* _EXTRACT_
If sparsely digitized contours or isolines are used as input, additional points are
computed between each 2 points on a line if the distance between them is greater than
specified dmax. Parameter zmult allows user to rescale the values used for approximation
(useful e.g. for transformation of elevations given in feet to meters, so that the proper
values of slopes and curvatures can be computed).

Regularized spline with tension is used for the approximation. The tension parameter tunes
the character of the resulting surface from thin plate to membrane. Smoothing parameter
smooth controls the deviation between the given points and the resulting surface and it
can be very effective in smoothing noisy data while preserving the geometrical properties
of the surface. With the smoothing parameter set to zero (smooth=0) the resulting surface
passes exactly through the data points (spatial interpolation is performed). When
smoothing parameter is used, it is also possible to output a vector point file devi
containing deviations of the resulting surface from the given data.

If the number of given points is greater than segmax, segmented processing is used . The
region is split into quadtree-based rectangular segments, each having less than segmax
points and approximation is performed on each segment of the region. To ensure smooth
connection of segments the approximation function for each segment is computed using the
points in the given segment and the points in its neighborhood which are in the
rectangular window surrounding the given segment. The number of points taken for
approximation is controlled by npmin, the value of which must be larger than segmax. User
can choose to output vector maps treefile and overfile which represent the quad tree used
for segmentation and overlapping neighborhoods from which additional points for
approximation on each segment were taken.

* _SUPPLIED RECORDS_
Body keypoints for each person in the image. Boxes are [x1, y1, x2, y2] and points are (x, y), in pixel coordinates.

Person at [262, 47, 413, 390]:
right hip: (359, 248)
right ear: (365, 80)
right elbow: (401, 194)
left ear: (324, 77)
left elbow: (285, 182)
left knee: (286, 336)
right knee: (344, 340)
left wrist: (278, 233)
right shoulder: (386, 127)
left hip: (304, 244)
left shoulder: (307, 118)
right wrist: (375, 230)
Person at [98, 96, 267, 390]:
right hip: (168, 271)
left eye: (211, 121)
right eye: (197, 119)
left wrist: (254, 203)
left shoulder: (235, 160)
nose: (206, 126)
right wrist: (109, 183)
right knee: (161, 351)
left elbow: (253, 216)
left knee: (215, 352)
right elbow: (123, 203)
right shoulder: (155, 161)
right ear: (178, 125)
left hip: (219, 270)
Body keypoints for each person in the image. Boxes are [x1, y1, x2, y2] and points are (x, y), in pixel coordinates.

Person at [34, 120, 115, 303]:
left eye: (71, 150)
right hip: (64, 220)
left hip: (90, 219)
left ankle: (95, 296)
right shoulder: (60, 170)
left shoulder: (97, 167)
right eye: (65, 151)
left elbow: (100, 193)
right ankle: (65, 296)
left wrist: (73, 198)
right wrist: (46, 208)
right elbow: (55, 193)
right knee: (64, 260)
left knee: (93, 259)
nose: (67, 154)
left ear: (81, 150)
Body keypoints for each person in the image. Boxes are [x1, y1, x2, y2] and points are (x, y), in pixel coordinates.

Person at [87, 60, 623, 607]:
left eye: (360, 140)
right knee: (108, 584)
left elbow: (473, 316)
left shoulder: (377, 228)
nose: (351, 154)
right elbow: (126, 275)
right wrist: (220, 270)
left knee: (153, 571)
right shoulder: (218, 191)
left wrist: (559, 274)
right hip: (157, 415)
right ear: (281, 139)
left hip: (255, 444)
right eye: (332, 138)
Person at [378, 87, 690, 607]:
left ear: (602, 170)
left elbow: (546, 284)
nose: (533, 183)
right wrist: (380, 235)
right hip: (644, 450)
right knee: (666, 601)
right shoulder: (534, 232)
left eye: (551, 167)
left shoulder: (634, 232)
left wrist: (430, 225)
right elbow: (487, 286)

* _WHAT YOU NEED TO DO_
Edit the spline interpolation text from "If the number" down to "segment were taken." and write that span out again, replacing "segmax" with "maxsegpoints" wherever it occurs.

* _EXERCISE OUTPUT_
If the number of given points is greater than maxsegpoints, segmented processing is used . The
region is split into quadtree-based rectangular segments, each having less than maxsegpoints
points and approximation is performed on each segment of the region. To ensure smooth
connection of segments the approximation function for each segment is computed using the
points in the given segment and the points in its neighborhood which are in the
rectangular window surrounding the given segment. The number of points taken for
approximation is controlled by npmin, the value of which must be larger than maxsegpoints. User
can choose to output vector maps treefile and overfile which represent the quad tree used
for segmentation and overlapping neighborhoods from which additional points for
approximation on each segment were taken.